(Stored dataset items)
↓↓↓
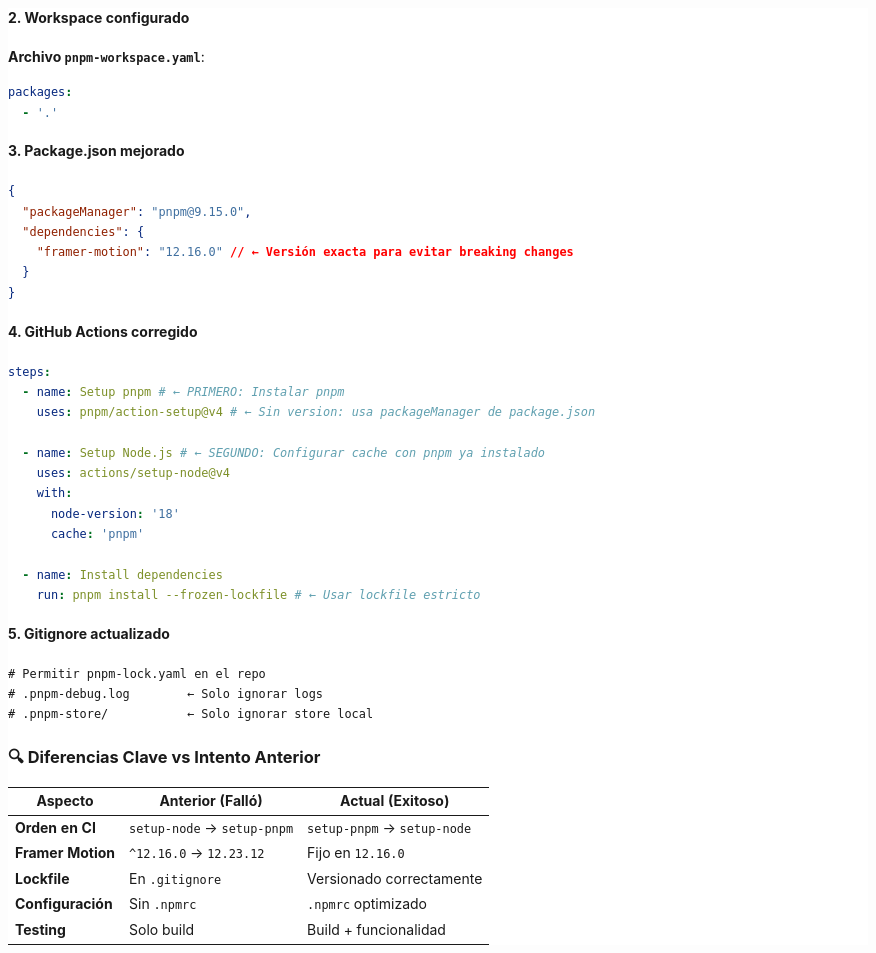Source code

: #### 2. **Workspace configurado**

**Archivo `pnpm-workspace.yaml`**:

```yaml
packages:
  - '.'
```

#### 3. **Package.json mejorado**

```json
{
  "packageManager": "pnpm@9.15.0",
  "dependencies": {
    "framer-motion": "12.16.0" // ← Versión exacta para evitar breaking changes
  }
}
```

#### 4. **GitHub Actions corregido**

```yaml
steps:
  - name: Setup pnpm # ← PRIMERO: Instalar pnpm
    uses: pnpm/action-setup@v4 # ← Sin version: usa packageManager de package.json

  - name: Setup Node.js # ← SEGUNDO: Configurar cache con pnpm ya instalado
    uses: actions/setup-node@v4
    with:
      node-version: '18'
      cache: 'pnpm'

  - name: Install dependencies
    run: pnpm install --frozen-lockfile # ← Usar lockfile estricto
```

#### 5. **Gitignore actualizado**

```gitignore
# Permitir pnpm-lock.yaml en el repo
# .pnpm-debug.log        ← Solo ignorar logs
# .pnpm-store/           ← Solo ignorar store local
```

### 🔍 **Diferencias Clave vs Intento Anterior**

| Aspecto           | Anterior (Falló)            | Actual (Exitoso)            |
| ----------------- | --------------------------- | --------------------------- |
| **Orden en CI**   | `setup-node` → `setup-pnpm` | `setup-pnpm` → `setup-node` |
| **Framer Motion** | `^12.16.0` → `12.23.12`     | Fijo en `12.16.0`           |
| **Lockfile**      | En `.gitignore`             | Versionado correctamente    |
| **Configuración** | Sin `.npmrc`                | `.npmrc` optimizado         |
| **Testing**       | Solo build                  | Build + funcionalidad       |
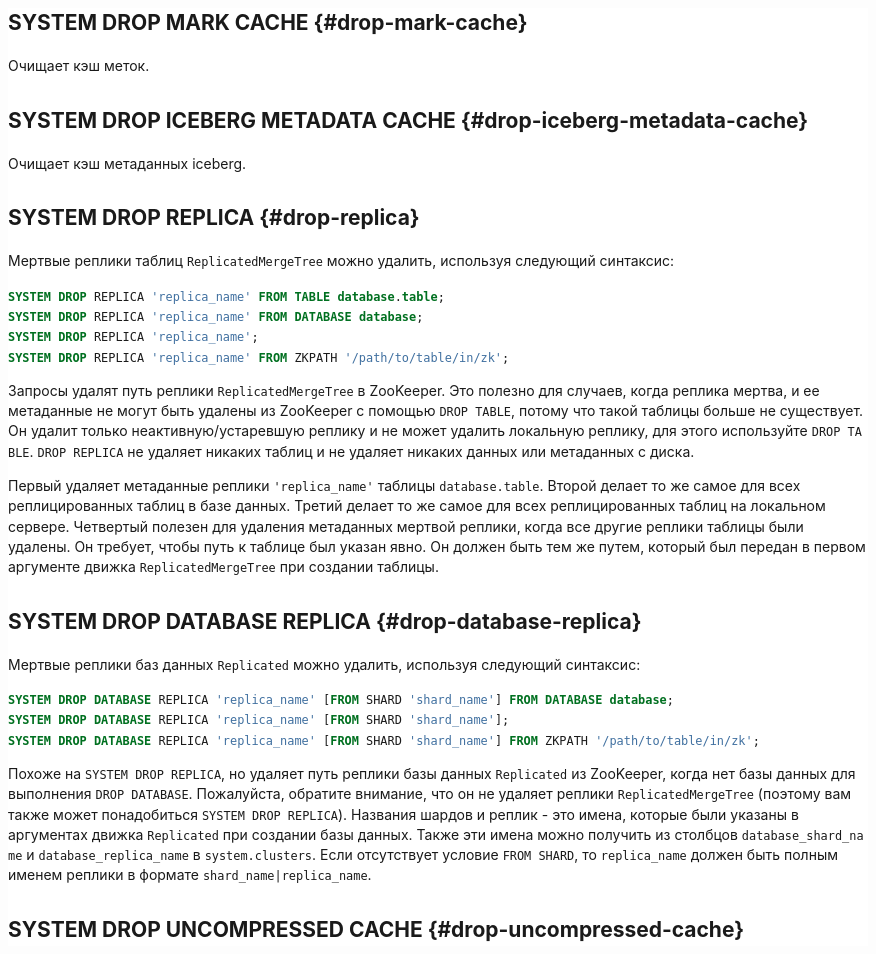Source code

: ## SYSTEM DROP MARK CACHE {#drop-mark-cache}

Очищает кэш меток.

## SYSTEM DROP ICEBERG METADATA CACHE {#drop-iceberg-metadata-cache}

Очищает кэш метаданных iceberg.

## SYSTEM DROP REPLICA {#drop-replica}

Мертвые реплики таблиц `ReplicatedMergeTree` можно удалить, используя следующий синтаксис:

```sql
SYSTEM DROP REPLICA 'replica_name' FROM TABLE database.table;
SYSTEM DROP REPLICA 'replica_name' FROM DATABASE database;
SYSTEM DROP REPLICA 'replica_name';
SYSTEM DROP REPLICA 'replica_name' FROM ZKPATH '/path/to/table/in/zk';
```

Запросы удалят путь реплики `ReplicatedMergeTree` в ZooKeeper. Это полезно для случаев, когда реплика мертва, и ее метаданные не могут быть удалены из ZooKeeper с помощью `DROP TABLE`, потому что такой таблицы больше не существует. Он удалит только неактивную/устаревшую реплику и не может удалить локальную реплику, для этого используйте `DROP TABLE`. `DROP REPLICA` не удаляет никаких таблиц и не удаляет никаких данных или метаданных с диска.

Первый удаляет метаданные реплики `'replica_name'` таблицы `database.table`. Второй делает то же самое для всех реплицированных таблиц в базе данных. Третий делает то же самое для всех реплицированных таблиц на локальном сервере. Четвертый полезен для удаления метаданных мертвой реплики, когда все другие реплики таблицы были удалены. Он требует, чтобы путь к таблице был указан явно. Он должен быть тем же путем, который был передан в первом аргументе движка `ReplicatedMergeTree` при создании таблицы.

## SYSTEM DROP DATABASE REPLICA {#drop-database-replica}

Мертвые реплики баз данных `Replicated` можно удалить, используя следующий синтаксис:

```sql
SYSTEM DROP DATABASE REPLICA 'replica_name' [FROM SHARD 'shard_name'] FROM DATABASE database;
SYSTEM DROP DATABASE REPLICA 'replica_name' [FROM SHARD 'shard_name'];
SYSTEM DROP DATABASE REPLICA 'replica_name' [FROM SHARD 'shard_name'] FROM ZKPATH '/path/to/table/in/zk';
```

Похоже на `SYSTEM DROP REPLICA`, но удаляет путь реплики базы данных `Replicated` из ZooKeeper, когда нет базы данных для выполнения `DROP DATABASE`. Пожалуйста, обратите внимание, что он не удаляет реплики `ReplicatedMergeTree` (поэтому вам также может понадобиться `SYSTEM DROP REPLICA`). Названия шардов и реплик - это имена, которые были указаны в аргументах движка `Replicated` при создании базы данных. Также эти имена можно получить из столбцов `database_shard_name` и `database_replica_name` в `system.clusters`. Если отсутствует условие `FROM SHARD`, то `replica_name` должен быть полным именем реплики в формате `shard_name|replica_name`.

## SYSTEM DROP UNCOMPRESSED CACHE {#drop-uncompressed-cache}
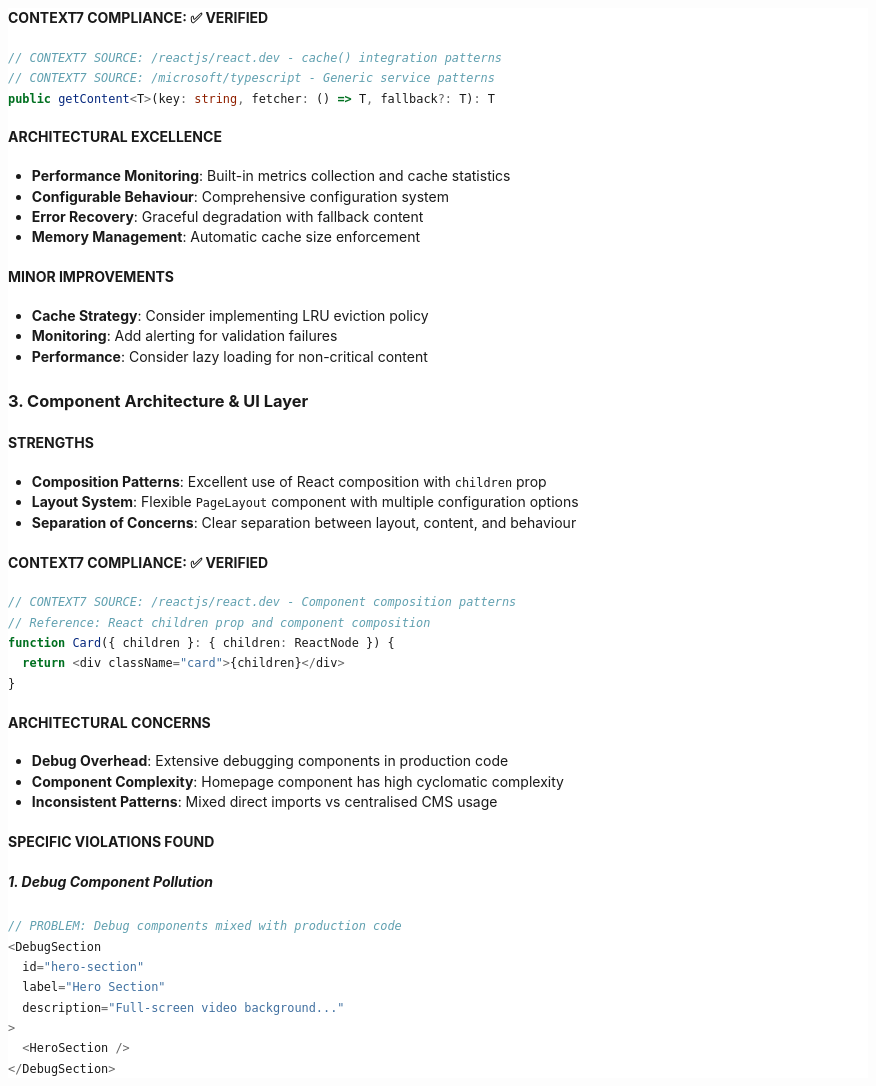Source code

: #### **CONTEXT7 COMPLIANCE**: ✅ VERIFIED
```typescript
// CONTEXT7 SOURCE: /reactjs/react.dev - cache() integration patterns
// CONTEXT7 SOURCE: /microsoft/typescript - Generic service patterns
public getContent<T>(key: string, fetcher: () => T, fallback?: T): T
```

#### **ARCHITECTURAL EXCELLENCE**
- **Performance Monitoring**: Built-in metrics collection and cache statistics
- **Configurable Behaviour**: Comprehensive configuration system
- **Error Recovery**: Graceful degradation with fallback content
- **Memory Management**: Automatic cache size enforcement

#### **MINOR IMPROVEMENTS**
- **Cache Strategy**: Consider implementing LRU eviction policy
- **Monitoring**: Add alerting for validation failures
- **Performance**: Consider lazy loading for non-critical content

### 3. Component Architecture & UI Layer

#### **STRENGTHS**
- **Composition Patterns**: Excellent use of React composition with `children` prop
- **Layout System**: Flexible `PageLayout` component with multiple configuration options
- **Separation of Concerns**: Clear separation between layout, content, and behaviour

#### **CONTEXT7 COMPLIANCE**: ✅ VERIFIED
```typescript
// CONTEXT7 SOURCE: /reactjs/react.dev - Component composition patterns
// Reference: React children prop and component composition
function Card({ children }: { children: ReactNode }) {
  return <div className="card">{children}</div>
}
```

#### **ARCHITECTURAL CONCERNS**
- **Debug Overhead**: Extensive debugging components in production code
- **Component Complexity**: Homepage component has high cyclomatic complexity
- **Inconsistent Patterns**: Mixed direct imports vs centralised CMS usage

#### **SPECIFIC VIOLATIONS FOUND**

##### 1. Debug Component Pollution
```typescript
// PROBLEM: Debug components mixed with production code
<DebugSection 
  id="hero-section" 
  label="Hero Section"
  description="Full-screen video background..."
>
  <HeroSection />
</DebugSection>
```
↑↑↑
| Aim of the task |
When a line of the records has the word "были", pick it out and copy it.

| Output of the task |
Первый удаляет метаданные реплики `'replica_name'` таблицы `database.table`. Второй делает то же самое для всех реплицированных таблиц в базе данных. Третий делает то же самое для всех реплицированных таблиц на локальном сервере. Четвертый полезен для удаления метаданных мертвой реплики, когда все другие реплики таблицы были удалены. Он требует, чтобы путь к таблице был указан явно. Он должен быть тем же путем, который был передан в первом аргументе движка `ReplicatedMergeTree` при создании таблицы.
Похоже на `SYSTEM DROP REPLICA`, но удаляет путь реплики базы данных `Replicated` из ZooKeeper, когда нет базы данных для выполнения `DROP DATABASE`. Пожалуйста, обратите внимание, что он не удаляет реплики `ReplicatedMergeTree` (поэтому вам также может понадобиться `SYSTEM DROP REPLICA`). Названия шардов и реплик - это имена, которые были указаны в аргументах движка `Replicated` при создании базы данных. Также эти имена можно получить из столбцов `database_shard_name` и `database_replica_name` в `system.clusters`. Если отсутствует условие `FROM SHARD`, то `replica_name` должен быть полным именем реплики в формате `shard_name|replica_name`.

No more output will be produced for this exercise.